Notes on Victorian Cricket Attendances
Russell Degnan

The MCG is perhaps the best barometer of crowds because it has both the best data, and is almost impossible to sell out, even when being renovated. There is actually less of interest here than you may think, but it is worth collating occasionally to see.

Start with two graphs. Figures are derived from the MCG, news reports and Austadiums. Not all sources are consistent, but the figures are close enough for this purpose. The first three seasons of the Big Bash are estimates on the Austadium site, but probably within a thousand or so.

  • Test crowds are basically constant within the bounds of opposition. This season was down, as Sri Lanka is a weak draw-card, but next season will be up, as the Ashes adds 25-30,000 to the base average.
  • One-day crowds are either trending down, or made up of two relatively flat lines, with the introduction of international T20 causing a drop of 5-10,000 per game. The combined aggregate attendance of international limited overs cricket is basically the same as it was before IT20: about 100,000
  • One anomaly is the drop in support for English limited-overs cricket. 2006-07 had a unusually large ODI crowd (79,000) but the 2010-11 T20I was consistent with the average for other teams (58,000)
  • The International T20 match has shown a significant drop in attendance, from 80,000+ against India in 2007-08, four years of ~60,000 and down to 40,000 this season. If any figure stands out, it is that one. Next year will be interesting.
  • Domestic T20 has increased the number of games year on year without a significant drop in average (~24,000 at the MCG, 13,000 at Etihad). That has propelled the aggregate attendance to the top of any format, indicating significant pent-up demand for more local games.
  • Conversely, the average BBL attendance dropped this season despite this being an under-whelming January of cricket. This doesn't match what happened in 2009-10 which saw a big increase in average attendance, followed by a big drop when England was in Australia.
  • 2009-11 is better discussed in relation to show-piece games (Vic-NSW was followed by 43k) and performance related, consistent with the economic literature on domestic crowds. The season just gone is less clear: outside the two derby games, the Melbourne crowds were weaker than expected, particularly before Christmas, even with both teams doing well.
  • It is very difficult to make any conclusions, good or bad, about BBL crowds or trends.
  • The next two years will be interesting for attendance, but not necessarily representative either. There is a clear shift away from international limited-overs cricket to domestic cricket; but international attendance is strongly correlated with opposition, so both formats ought to recover with England and India in town.

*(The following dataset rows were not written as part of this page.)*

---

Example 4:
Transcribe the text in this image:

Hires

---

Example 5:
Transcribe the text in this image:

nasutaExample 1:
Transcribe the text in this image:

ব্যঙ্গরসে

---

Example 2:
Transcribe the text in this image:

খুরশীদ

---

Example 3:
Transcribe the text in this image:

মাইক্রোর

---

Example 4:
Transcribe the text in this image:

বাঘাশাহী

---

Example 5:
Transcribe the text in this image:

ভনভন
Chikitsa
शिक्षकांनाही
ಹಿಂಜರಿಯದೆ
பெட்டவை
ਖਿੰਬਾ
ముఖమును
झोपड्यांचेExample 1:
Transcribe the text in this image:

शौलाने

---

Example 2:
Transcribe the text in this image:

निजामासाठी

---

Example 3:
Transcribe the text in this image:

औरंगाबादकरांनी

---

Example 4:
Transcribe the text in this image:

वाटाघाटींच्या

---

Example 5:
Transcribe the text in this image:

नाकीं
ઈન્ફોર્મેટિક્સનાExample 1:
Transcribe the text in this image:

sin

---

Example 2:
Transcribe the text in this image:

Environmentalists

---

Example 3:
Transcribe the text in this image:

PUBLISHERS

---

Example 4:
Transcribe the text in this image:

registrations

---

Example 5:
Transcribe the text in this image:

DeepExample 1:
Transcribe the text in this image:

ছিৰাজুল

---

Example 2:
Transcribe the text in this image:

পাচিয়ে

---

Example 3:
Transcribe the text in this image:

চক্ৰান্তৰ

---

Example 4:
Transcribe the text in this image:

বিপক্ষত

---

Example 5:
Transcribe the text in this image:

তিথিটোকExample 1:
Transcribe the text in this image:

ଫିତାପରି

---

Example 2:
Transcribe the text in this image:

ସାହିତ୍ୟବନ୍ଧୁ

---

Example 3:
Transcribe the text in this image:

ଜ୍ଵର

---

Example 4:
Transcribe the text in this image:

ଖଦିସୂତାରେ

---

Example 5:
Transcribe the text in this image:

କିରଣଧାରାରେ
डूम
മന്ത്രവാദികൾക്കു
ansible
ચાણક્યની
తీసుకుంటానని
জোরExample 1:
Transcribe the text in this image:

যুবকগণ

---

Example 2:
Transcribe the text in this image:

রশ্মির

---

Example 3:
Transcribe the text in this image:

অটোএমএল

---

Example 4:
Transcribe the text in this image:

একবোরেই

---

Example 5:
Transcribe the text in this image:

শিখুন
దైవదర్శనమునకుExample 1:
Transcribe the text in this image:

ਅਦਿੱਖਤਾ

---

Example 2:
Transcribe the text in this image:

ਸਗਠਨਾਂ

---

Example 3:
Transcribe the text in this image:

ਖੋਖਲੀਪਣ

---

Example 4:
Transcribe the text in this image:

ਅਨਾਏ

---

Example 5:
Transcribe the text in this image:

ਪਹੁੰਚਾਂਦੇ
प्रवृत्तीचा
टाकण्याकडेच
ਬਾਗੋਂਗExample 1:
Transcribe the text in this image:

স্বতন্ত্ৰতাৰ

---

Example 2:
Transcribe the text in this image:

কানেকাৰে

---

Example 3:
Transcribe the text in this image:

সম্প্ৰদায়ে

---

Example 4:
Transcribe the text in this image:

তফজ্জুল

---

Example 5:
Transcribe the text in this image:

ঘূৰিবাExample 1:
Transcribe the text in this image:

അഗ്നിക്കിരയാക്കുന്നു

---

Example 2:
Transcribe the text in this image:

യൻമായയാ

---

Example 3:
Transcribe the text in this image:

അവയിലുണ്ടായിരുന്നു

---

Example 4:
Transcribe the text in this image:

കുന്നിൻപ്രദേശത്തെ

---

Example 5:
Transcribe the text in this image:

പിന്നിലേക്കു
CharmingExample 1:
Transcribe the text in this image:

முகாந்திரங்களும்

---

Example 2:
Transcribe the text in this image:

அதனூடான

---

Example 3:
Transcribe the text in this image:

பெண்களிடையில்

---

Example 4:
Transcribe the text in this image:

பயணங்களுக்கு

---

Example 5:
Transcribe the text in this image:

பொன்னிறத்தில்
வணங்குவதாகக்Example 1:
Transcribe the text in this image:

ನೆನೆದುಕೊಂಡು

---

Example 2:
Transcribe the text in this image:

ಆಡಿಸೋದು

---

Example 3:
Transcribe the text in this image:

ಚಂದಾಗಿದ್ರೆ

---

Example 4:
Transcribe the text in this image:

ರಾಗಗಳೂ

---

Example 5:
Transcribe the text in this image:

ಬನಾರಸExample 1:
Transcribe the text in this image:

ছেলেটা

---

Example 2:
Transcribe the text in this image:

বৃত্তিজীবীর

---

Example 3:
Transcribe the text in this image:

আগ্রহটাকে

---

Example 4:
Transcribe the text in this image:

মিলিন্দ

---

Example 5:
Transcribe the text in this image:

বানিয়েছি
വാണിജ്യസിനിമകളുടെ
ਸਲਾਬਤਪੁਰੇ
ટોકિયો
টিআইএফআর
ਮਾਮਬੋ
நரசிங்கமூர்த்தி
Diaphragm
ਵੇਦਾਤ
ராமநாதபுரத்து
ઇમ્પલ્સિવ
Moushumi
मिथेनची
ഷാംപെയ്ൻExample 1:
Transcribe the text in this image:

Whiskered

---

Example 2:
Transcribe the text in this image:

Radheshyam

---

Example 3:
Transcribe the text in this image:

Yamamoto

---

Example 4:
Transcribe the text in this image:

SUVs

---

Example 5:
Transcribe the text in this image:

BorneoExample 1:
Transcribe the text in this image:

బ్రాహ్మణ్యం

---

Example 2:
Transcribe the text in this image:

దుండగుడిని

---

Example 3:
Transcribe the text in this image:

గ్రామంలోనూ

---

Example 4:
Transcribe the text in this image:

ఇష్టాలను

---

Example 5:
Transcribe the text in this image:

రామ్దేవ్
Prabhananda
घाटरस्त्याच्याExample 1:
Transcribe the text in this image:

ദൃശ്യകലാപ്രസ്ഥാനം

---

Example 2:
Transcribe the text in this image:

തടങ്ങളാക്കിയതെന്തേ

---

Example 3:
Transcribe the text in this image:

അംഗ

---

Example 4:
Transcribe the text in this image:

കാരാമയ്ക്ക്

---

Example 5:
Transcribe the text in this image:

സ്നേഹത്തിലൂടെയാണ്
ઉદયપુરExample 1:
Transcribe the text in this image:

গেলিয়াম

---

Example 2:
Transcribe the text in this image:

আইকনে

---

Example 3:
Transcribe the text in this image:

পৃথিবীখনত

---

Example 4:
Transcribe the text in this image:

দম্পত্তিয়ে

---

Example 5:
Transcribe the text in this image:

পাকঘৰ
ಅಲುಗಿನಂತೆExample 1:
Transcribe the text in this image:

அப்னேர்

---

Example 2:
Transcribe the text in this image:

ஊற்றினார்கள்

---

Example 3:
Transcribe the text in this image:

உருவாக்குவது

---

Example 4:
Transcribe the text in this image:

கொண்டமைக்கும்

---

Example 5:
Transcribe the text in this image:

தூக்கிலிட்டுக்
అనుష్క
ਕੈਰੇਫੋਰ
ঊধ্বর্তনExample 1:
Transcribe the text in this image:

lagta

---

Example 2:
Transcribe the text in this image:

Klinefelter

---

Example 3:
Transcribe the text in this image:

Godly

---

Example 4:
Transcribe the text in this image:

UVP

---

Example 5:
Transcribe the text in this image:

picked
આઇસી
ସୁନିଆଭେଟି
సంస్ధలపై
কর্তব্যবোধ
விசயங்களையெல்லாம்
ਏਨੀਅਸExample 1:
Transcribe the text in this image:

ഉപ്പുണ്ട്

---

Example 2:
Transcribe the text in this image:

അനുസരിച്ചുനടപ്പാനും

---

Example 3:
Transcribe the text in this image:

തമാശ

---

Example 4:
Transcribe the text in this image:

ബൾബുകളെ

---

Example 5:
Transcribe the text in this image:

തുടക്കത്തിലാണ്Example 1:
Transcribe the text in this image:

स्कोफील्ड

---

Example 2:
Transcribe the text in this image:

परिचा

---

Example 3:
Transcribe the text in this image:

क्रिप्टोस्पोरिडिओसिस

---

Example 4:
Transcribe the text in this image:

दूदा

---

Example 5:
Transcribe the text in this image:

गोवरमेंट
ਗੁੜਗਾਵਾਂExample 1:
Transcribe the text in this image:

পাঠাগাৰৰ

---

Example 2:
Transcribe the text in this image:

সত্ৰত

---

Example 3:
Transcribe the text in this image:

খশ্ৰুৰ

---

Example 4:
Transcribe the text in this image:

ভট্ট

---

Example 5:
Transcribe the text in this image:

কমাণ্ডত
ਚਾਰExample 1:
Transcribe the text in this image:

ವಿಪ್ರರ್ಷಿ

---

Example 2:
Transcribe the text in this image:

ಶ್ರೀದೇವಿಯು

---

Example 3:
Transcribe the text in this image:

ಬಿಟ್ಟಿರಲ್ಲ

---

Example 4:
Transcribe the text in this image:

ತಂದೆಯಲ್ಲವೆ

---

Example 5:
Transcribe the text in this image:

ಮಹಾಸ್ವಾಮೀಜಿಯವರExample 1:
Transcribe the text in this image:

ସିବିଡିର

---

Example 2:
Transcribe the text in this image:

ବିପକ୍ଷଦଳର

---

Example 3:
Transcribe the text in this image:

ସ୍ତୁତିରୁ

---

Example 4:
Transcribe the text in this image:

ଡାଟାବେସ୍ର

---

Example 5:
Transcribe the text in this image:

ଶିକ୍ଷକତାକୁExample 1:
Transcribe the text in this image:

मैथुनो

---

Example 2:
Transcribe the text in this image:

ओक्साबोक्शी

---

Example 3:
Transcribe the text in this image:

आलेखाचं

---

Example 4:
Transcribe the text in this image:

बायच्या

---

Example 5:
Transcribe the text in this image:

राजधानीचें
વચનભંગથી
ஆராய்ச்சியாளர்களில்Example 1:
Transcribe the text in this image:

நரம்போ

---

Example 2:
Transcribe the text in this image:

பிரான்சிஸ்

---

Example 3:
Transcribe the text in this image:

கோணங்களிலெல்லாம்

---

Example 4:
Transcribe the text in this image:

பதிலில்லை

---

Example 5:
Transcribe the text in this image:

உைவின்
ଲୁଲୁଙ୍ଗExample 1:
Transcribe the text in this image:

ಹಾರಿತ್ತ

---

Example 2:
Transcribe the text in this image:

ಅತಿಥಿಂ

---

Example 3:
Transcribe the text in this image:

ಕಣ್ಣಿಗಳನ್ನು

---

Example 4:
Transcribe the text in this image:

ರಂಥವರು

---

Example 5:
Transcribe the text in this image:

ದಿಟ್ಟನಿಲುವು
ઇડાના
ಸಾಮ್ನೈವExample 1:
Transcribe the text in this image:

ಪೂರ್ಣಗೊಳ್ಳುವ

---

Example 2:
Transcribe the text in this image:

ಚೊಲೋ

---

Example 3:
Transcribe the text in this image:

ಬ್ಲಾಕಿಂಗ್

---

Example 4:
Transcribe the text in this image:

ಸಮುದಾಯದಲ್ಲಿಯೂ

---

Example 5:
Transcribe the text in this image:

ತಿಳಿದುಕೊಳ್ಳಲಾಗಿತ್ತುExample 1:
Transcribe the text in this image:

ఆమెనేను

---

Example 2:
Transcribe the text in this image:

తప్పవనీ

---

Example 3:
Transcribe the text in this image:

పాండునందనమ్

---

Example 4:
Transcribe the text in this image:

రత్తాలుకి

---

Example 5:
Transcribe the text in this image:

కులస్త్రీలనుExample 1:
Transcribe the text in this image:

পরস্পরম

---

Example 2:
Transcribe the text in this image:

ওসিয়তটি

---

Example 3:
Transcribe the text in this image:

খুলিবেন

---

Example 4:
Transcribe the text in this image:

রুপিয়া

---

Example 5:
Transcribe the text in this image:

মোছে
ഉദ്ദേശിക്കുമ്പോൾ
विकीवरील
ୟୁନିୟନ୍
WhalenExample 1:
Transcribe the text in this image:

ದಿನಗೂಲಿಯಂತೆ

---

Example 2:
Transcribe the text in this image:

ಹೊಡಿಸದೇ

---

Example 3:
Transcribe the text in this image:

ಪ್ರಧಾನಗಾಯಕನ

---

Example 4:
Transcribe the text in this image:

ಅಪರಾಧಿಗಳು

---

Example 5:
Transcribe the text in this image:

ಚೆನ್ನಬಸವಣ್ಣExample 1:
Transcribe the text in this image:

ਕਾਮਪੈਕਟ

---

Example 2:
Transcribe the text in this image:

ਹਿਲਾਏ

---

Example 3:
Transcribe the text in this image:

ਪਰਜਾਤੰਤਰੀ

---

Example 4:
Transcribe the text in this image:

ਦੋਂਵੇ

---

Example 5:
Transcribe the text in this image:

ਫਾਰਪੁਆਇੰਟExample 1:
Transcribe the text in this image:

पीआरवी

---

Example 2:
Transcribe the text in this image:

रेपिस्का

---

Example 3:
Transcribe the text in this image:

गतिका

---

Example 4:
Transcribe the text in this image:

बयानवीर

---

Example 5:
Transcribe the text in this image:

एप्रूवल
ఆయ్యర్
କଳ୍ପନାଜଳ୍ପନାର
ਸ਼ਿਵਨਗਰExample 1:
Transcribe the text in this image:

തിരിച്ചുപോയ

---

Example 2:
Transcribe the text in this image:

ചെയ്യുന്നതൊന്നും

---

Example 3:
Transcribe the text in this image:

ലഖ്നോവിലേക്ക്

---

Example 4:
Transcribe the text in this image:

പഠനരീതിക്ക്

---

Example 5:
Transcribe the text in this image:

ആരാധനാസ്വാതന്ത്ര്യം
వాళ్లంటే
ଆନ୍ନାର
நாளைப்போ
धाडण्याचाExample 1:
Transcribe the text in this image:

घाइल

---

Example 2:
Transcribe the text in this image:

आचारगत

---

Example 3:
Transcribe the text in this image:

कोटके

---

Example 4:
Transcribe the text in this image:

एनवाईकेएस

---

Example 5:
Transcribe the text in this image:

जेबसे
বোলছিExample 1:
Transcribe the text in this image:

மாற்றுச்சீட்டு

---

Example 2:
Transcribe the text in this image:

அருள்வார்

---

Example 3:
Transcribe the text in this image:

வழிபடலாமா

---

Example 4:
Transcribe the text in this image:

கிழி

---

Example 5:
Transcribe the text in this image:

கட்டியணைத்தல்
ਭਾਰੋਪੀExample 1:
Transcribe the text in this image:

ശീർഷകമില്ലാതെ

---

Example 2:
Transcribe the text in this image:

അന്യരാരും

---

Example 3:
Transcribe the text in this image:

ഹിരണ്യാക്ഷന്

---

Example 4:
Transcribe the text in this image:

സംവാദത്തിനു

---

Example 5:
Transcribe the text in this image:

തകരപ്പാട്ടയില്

A final thought: the aggregate attendance of all formats has jumped from around 250,000 to 400,000 in line with an increase in high-profile matches (with apologies to the Shield and ODD Cup) from four to more than a dozen. The average number of people at each event has decreased, but the fan in Victoria has a lot more cricket to go to, and does so. Definitely a good thing.


I chanced upon another source of daily crowd figures on the MCG site, and by using the wisden almanac, have produced a long-range graph of crowds in Melbourne over 30 years. The key take-away is that Boxing Day has become ever more important, and ODIs have steadily declined, starting in the mid-90s. Note that I didn't include the average for the non-Boxing Day test of 1989-90, for which the 5-day aggregate attendance was 68,865; though it was less than 19,000; figures missing: ODIs: 1990-91 (2), 1984-85 (1) and 1980-81.

The nadir of test match crowds was an almost washed-out match against South Africa (1993-94) although the worst years were behind. Note that ODI aggregates vary wildly from variations in the number of matches played by Australia. Nevertheless, the long-term trend for ODI crowds looks bleak.

Cricket - Analysis 14th February, 2013 21:47:29   [#] 


Notes on Victorian Cricket Attendances
I've often though that T20 would be a much better game if it were just played domestically, in the itinerant leagues that have sprung up around the world. It just doesn't seem to be worth the time for international teams to worry about it, let them focus on putting together the best test teams. Is it possible that the BBL will soon end up with more fans attending than international matches? I can't imagine why anyone would go and see Australia vs England in a T20 during Ashes season, though the Big Bash does seem incredibly popular for what it is.
awbraae  15th February, 2013 06:41:29  

Notes on Victorian Cricket Attendances
Awbraae, I think both ODI and T20I suffer from an absence of point outside the world cup. The associate matches in those formats are interesting enough, but they mean something for the teams involved. At some point I guess, I should put together the reform proposal I've had in mind.

The BBL would need to double aggregate attendance to pass international cricket. (The TV numbers are well behind fwiw). Both those scenarios are possible, but it will require a serious scaling back of the ODI season (apparently that is in the works) so that the BBL can be both longer and have the star players that will drive attendance.